*Text block*.
┌────────

I've thought about your post and read other people's responses and I still don't know where I fit in. In some ways I was "fine" during school, bored, but I had friends. I do have some specific memories that stick with me and bother me. Like my K teacher who told the class that you couldn't subtract a larger number from a smaller number (and I was just thinking, duh, that means you have a negative number) or in 3rd grade how a teacher threatened to pull me out of the gifted program because I wasn't doing well on grammar worksheets (incidentally something that I hated, I was already missing class during that time due to algebra tutoring, and it didn't seem to affect my writing skills in general). I also remember being frustrated during elementary school that I had to wait to learn certain things or read certain books until I was older. But I also had some good teachers, or ones that I remember enjoying.

Once I moved on to middle school and high school they did more tracking so I was able to be almost entirely in honors/AP classes in high school. It wasn't always the perfect fit but I was the kind of kid that always pushed the system. For instance, I took some classes on the side as "independent studies" so I could fit in extra AP classes or more extracurriculars. I was always extremely busy but by my senior year I skipped enormous chunks of school due to boredom (but yet I always knew how to cover my tracks so I didn't get in trouble once!).

└────────

*Work order 1*.
In the post about school experiences, write out the passage that begins at "Once I moved" and stops after "in trouble once!).", switching "high school" to "secondary school" wherever it occurs.
*Work order 2*.
According to the post about school experiences, what did the 3rd grade teacher threaten to do, and why?
*Work order 3*.
Extend the post about school experiences, picking up after its final sentence.

*Dataset*.
┌────────

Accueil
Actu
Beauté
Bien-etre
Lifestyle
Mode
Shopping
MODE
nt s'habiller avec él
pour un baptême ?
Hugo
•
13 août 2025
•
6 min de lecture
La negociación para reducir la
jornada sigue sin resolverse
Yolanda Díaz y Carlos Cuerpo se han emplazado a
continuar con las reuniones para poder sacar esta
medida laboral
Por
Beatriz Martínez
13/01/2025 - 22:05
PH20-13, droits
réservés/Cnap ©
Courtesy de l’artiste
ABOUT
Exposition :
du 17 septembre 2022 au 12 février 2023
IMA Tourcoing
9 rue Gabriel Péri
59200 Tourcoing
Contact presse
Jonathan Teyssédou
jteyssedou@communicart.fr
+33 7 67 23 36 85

└────────
┌────────

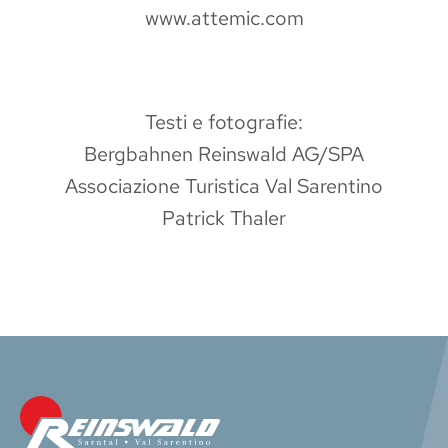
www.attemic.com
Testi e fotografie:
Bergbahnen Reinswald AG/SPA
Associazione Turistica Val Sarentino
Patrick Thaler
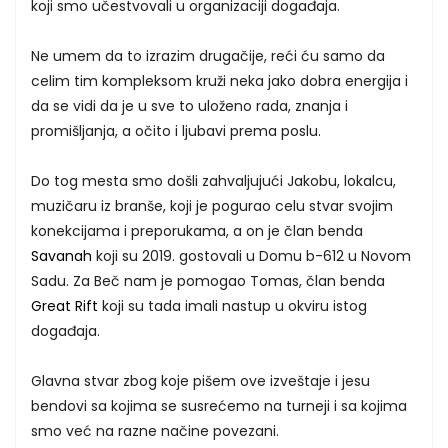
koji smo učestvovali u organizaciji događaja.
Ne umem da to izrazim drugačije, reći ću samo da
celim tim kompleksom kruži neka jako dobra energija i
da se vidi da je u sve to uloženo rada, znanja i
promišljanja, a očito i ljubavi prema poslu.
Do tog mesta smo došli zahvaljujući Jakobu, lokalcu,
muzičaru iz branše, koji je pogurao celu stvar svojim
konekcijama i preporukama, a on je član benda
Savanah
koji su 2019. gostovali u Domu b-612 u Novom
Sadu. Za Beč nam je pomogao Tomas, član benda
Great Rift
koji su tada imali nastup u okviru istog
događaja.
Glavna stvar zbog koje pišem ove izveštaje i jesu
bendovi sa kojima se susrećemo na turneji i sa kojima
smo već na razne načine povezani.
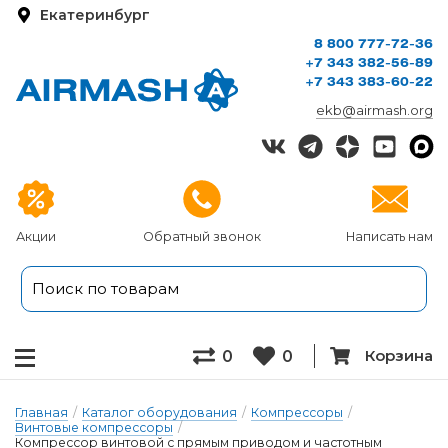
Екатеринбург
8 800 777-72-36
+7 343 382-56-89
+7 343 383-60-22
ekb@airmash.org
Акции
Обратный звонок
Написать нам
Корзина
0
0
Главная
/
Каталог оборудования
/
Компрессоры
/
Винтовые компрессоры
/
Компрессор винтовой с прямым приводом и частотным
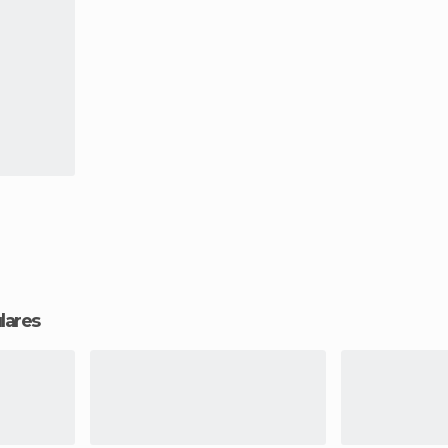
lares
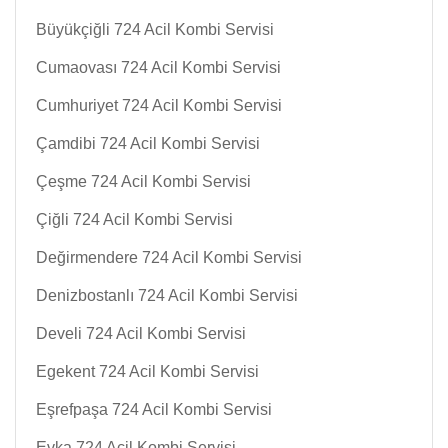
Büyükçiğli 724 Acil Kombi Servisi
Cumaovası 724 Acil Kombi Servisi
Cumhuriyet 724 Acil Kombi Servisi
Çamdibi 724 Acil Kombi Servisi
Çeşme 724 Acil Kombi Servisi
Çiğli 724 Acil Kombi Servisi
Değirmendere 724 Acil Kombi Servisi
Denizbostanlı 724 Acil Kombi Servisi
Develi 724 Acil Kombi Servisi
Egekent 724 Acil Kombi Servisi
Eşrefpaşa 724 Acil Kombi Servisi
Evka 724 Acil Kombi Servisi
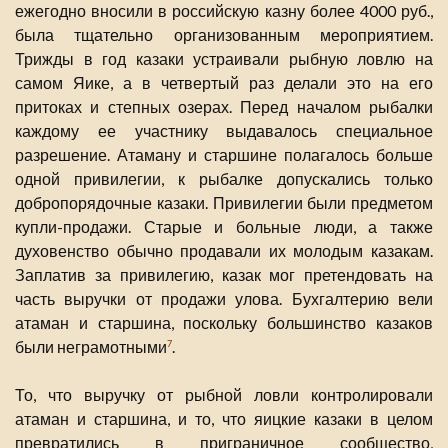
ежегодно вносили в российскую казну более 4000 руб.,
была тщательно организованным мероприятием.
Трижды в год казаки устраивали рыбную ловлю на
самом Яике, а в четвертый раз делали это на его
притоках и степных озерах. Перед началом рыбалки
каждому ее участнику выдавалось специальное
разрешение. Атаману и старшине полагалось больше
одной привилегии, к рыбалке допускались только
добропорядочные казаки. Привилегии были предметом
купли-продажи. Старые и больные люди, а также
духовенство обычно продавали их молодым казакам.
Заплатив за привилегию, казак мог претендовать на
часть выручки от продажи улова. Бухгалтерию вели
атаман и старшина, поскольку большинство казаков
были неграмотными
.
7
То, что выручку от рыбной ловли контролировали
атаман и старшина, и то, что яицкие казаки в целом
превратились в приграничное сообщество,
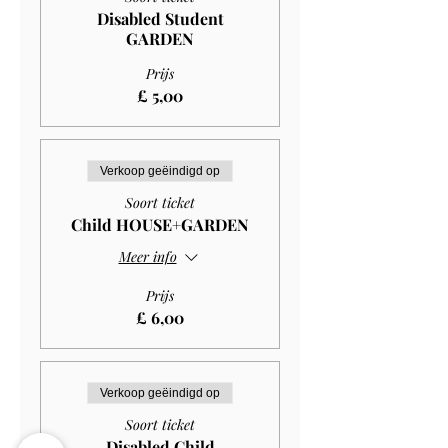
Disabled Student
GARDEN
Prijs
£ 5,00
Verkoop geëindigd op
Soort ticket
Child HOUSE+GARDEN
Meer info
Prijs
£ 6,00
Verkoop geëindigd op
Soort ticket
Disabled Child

└────────
┌────────

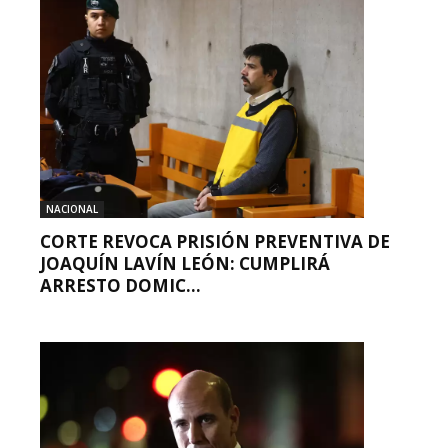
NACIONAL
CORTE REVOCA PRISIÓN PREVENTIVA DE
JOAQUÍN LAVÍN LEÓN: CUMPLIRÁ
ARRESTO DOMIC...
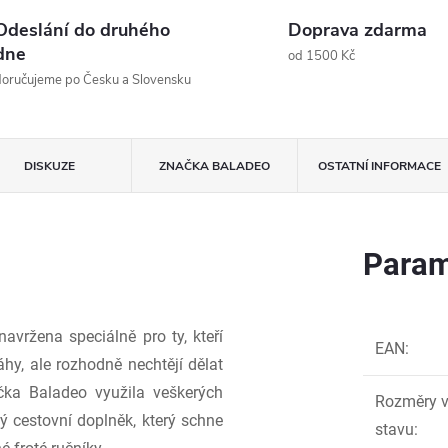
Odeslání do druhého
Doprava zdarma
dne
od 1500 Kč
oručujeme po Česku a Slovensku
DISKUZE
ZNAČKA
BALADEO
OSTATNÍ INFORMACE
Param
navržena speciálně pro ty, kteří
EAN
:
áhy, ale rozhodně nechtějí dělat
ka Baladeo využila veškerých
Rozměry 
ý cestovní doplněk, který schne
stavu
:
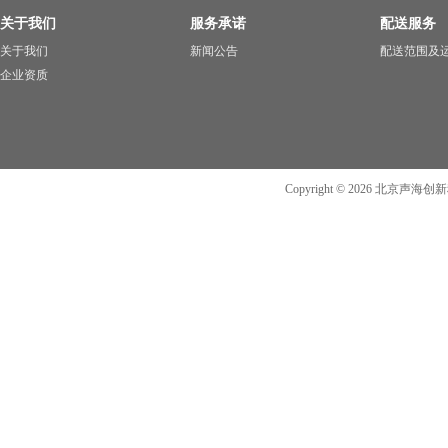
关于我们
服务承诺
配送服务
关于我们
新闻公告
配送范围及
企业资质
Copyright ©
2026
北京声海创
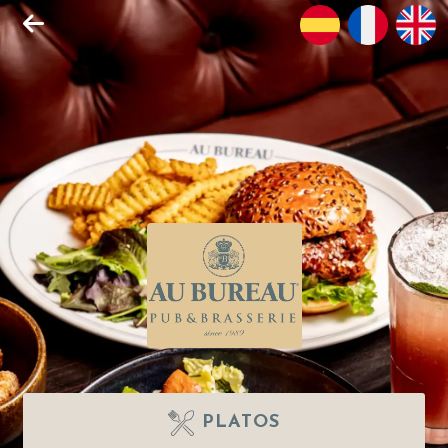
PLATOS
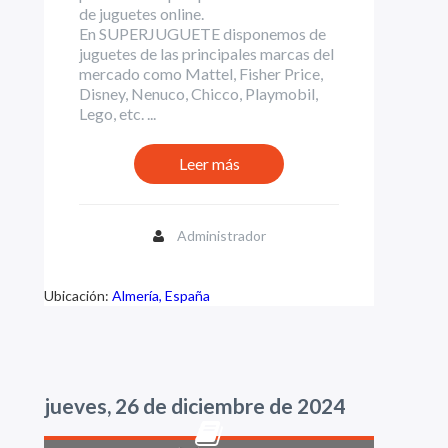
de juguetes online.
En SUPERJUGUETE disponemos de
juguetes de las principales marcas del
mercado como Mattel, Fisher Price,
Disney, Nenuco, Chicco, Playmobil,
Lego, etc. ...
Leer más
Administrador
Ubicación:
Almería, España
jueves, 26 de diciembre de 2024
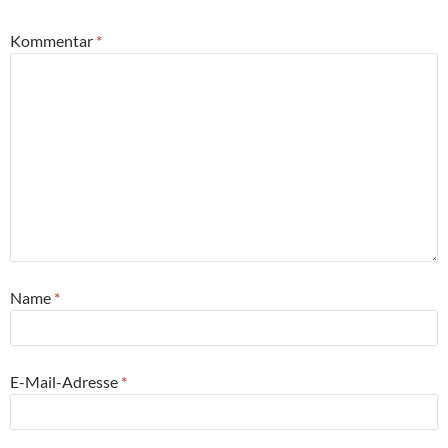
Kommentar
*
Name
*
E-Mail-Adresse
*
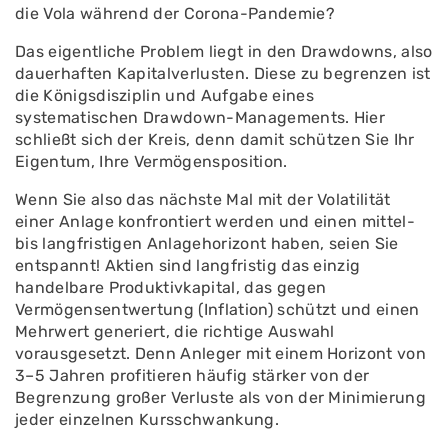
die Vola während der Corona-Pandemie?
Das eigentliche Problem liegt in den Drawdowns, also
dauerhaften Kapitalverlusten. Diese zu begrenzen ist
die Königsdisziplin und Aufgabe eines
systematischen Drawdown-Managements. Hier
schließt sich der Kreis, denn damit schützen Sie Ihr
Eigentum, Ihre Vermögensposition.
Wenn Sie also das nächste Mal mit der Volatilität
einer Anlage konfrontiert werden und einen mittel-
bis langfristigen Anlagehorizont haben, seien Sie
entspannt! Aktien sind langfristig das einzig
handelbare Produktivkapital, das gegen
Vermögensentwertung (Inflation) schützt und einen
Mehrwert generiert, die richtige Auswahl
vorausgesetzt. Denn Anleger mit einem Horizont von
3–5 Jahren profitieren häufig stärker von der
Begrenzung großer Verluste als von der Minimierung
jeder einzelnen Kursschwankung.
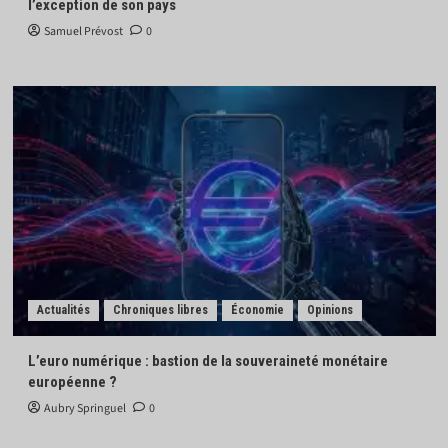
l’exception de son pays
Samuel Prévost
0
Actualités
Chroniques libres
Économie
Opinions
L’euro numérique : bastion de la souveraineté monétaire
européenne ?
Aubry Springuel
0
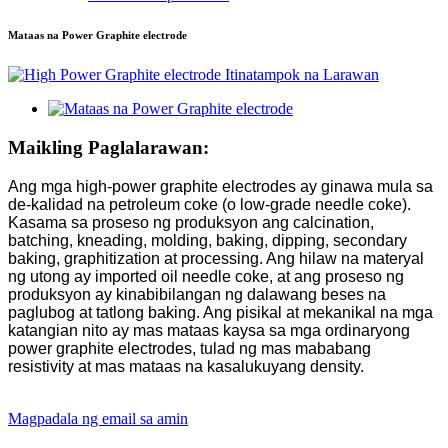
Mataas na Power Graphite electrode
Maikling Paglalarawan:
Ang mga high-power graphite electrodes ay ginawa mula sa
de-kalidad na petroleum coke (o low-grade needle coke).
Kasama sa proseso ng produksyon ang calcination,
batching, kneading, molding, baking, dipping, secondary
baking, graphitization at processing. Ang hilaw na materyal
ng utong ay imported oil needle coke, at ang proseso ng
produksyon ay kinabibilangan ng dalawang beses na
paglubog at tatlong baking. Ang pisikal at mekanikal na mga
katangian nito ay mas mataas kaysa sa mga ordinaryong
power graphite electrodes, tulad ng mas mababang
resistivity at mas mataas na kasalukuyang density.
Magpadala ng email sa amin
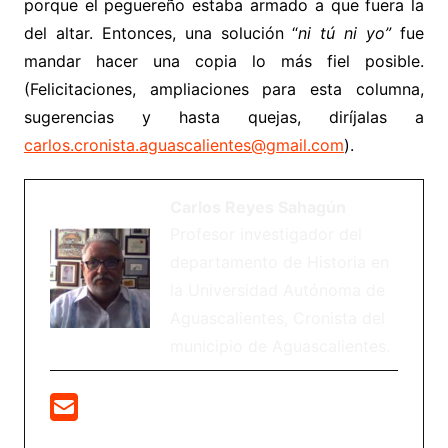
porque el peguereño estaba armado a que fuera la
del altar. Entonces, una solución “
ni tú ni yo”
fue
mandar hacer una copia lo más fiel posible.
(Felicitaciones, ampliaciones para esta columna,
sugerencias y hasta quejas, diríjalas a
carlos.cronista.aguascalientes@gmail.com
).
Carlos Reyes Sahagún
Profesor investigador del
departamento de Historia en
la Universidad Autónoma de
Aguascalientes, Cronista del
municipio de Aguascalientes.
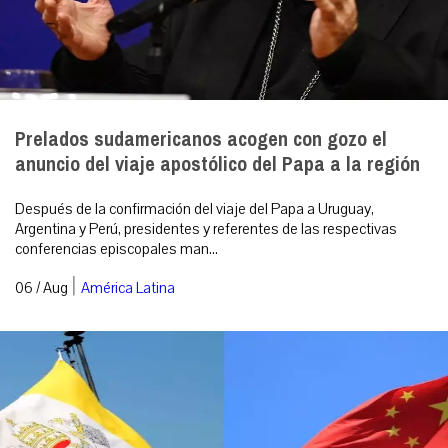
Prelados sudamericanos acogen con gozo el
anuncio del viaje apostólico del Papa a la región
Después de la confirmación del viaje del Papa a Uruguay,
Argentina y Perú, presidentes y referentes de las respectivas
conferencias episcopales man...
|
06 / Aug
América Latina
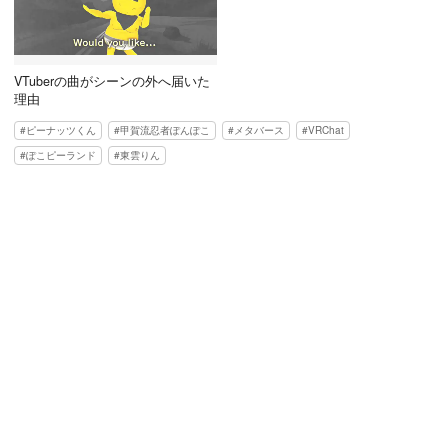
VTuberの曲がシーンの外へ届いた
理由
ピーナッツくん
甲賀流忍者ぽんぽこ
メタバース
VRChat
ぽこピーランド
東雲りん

└────────

*Response box 1*.
Once I moved on to middle school and secondary school they did more tracking so I was able to be almost entirely in honors/AP classes in secondary school. It wasn't always the perfect fit but I was the kind of kid that always pushed the system. For instance, I took some classes on the side as "independent studies" so I could fit in extra AP classes or more extracurriculars. I was always extremely busy but by my senior year I skipped enormous chunks of school due to boredom (but yet I always knew how to cover my tracks so I didn't get in trouble once!).

*Response box 2*.
The teacher threatened to pull the writer out of the gifted program for not doing well on grammar worksheets.

*Response box 3*.
I chose to go to a smaller college that was free for me instead of a big university (very well recognized but I would've been paying off debt FOREVER!). It turned out to be a great move, though, because I was able to even create some new courses that I was interested in, study abroad multiple times, and really tailor my education to my needs instead of going by a set curriculum. Grad school was also good but I had to relearn a lot of study habits because once you took away the incentive of grads my motivation took a huge hit. I'm still recovering from that but I'll have to tell you later how that works out for me.

As a side note, though, I can see the effects of being forced into a lock-step curriculum with how much I tuned-out well into grad school. I was never an obviously gifted kid. I always knew how to get an A and then tune out (normally doing work either for another class or reading or working on stuff for my extracurriculars). I had had some teachers who were absolutely floored when I aced my AP tests because they never realized what I was capable of. In college I started getting better about talking in class but I still held back quite a bit (and tuned-out still).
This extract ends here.